## Task to carry out
Go through the records below and report each line with "scroll" in it.

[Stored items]
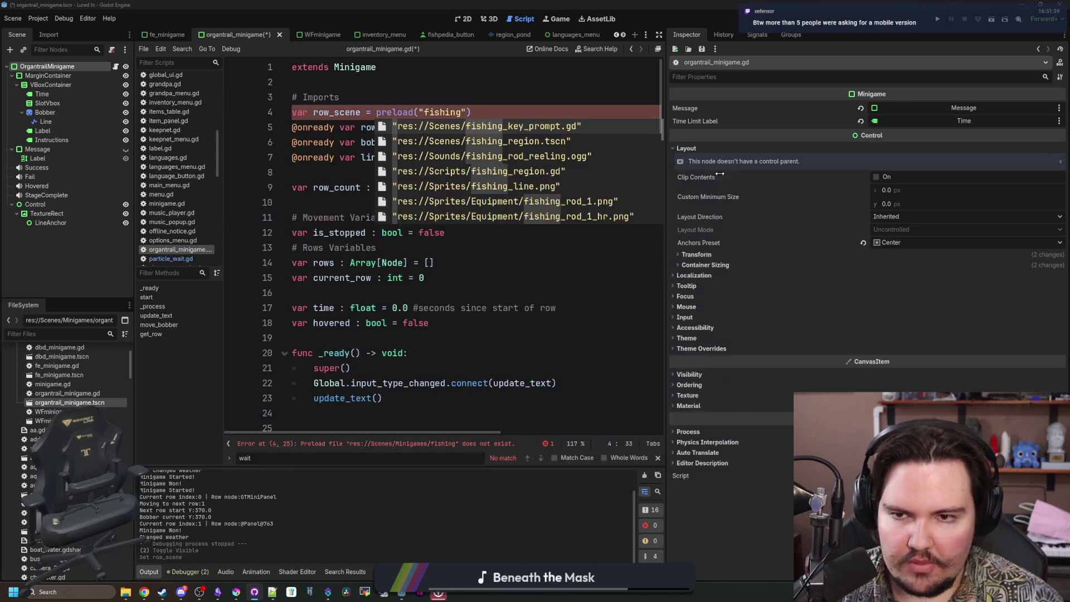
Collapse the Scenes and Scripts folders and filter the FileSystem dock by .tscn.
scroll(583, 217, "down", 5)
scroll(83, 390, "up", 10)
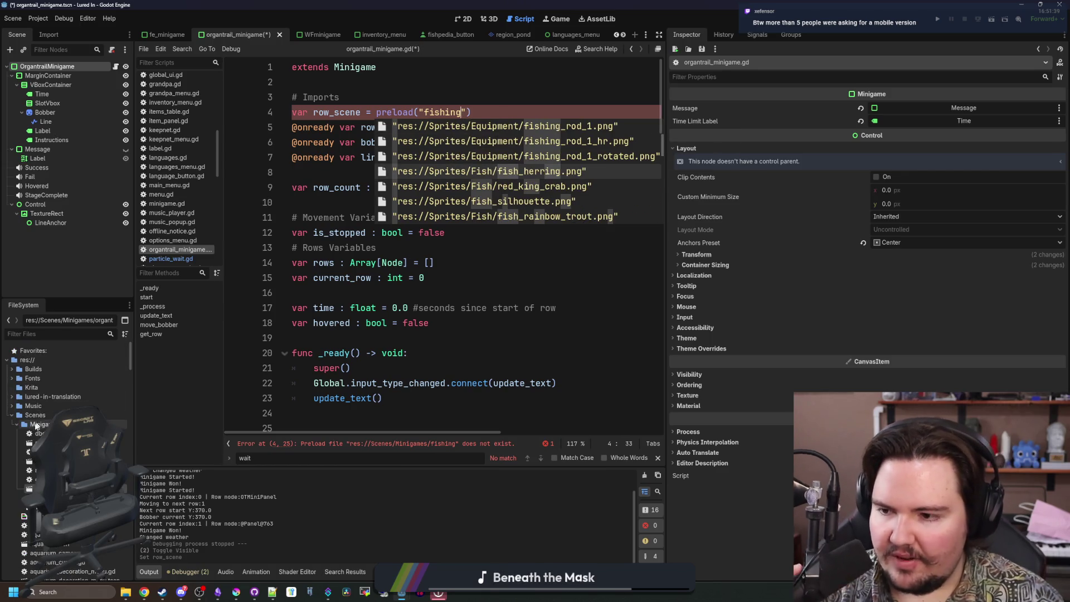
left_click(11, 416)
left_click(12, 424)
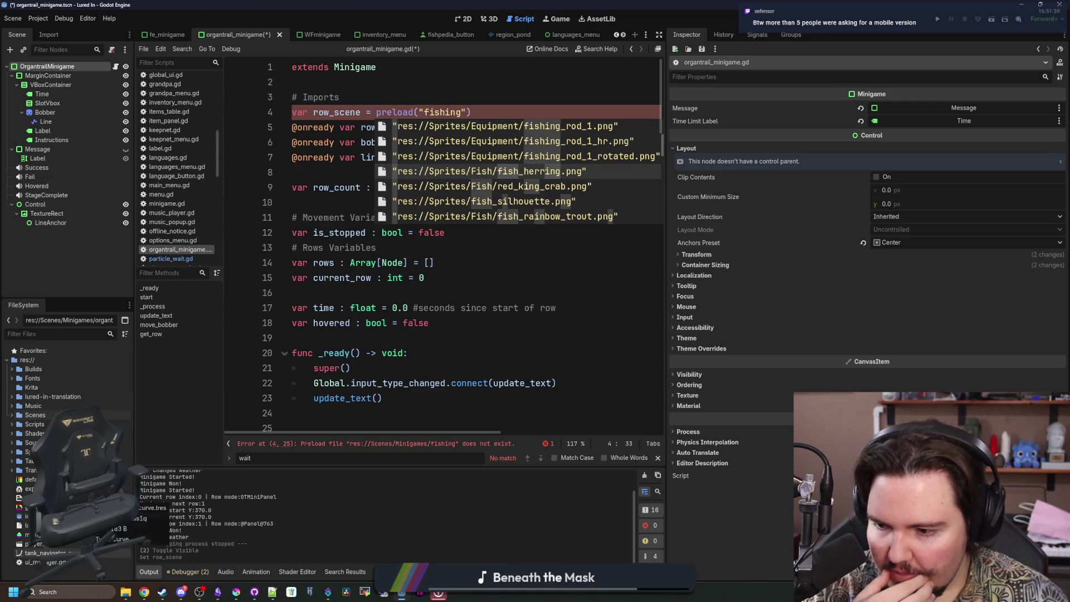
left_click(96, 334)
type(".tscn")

---

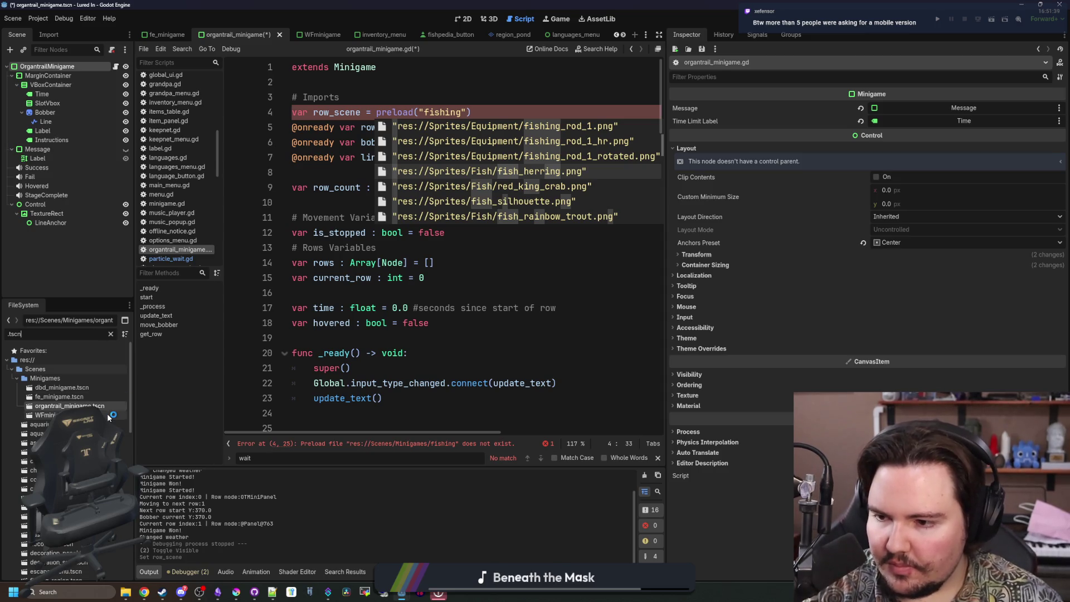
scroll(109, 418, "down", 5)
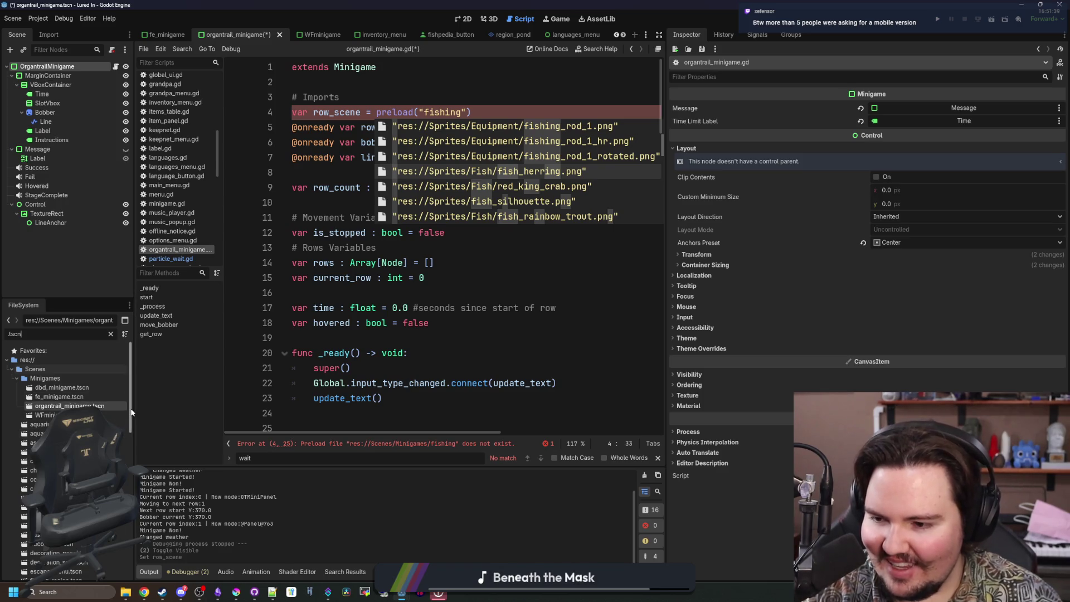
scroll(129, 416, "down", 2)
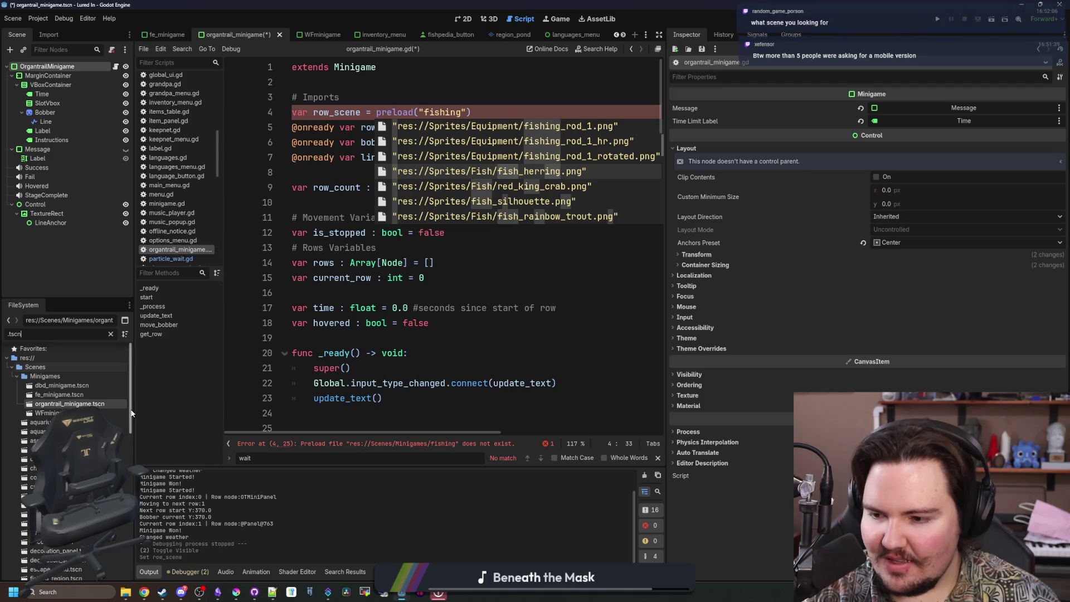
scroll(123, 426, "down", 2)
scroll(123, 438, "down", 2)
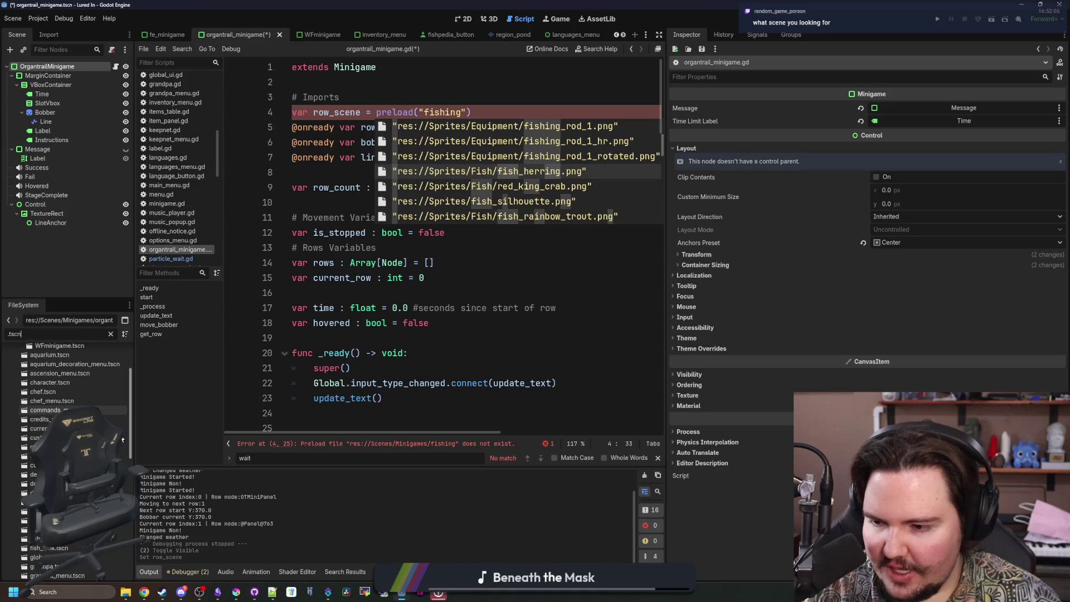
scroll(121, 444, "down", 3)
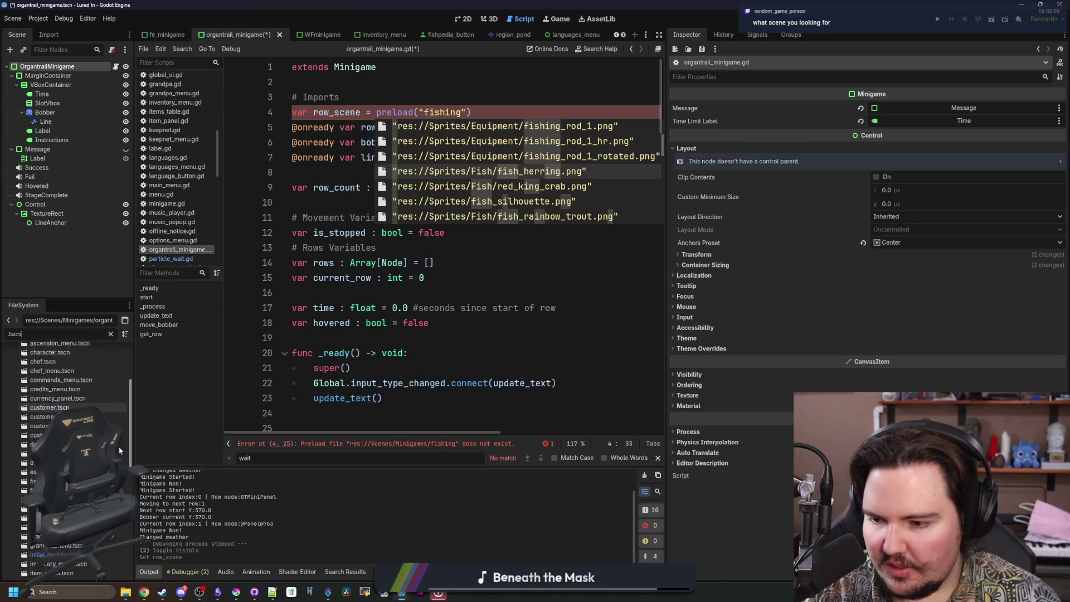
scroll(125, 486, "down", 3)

## Result for this task
scroll(583, 217, "down", 5)
scroll(83, 390, "up", 10)
scroll(109, 418, "down", 5)
scroll(129, 416, "down", 2)
scroll(123, 426, "down", 2)
scroll(123, 438, "down", 2)
scroll(121, 444, "down", 3)
scroll(125, 486, "down", 3)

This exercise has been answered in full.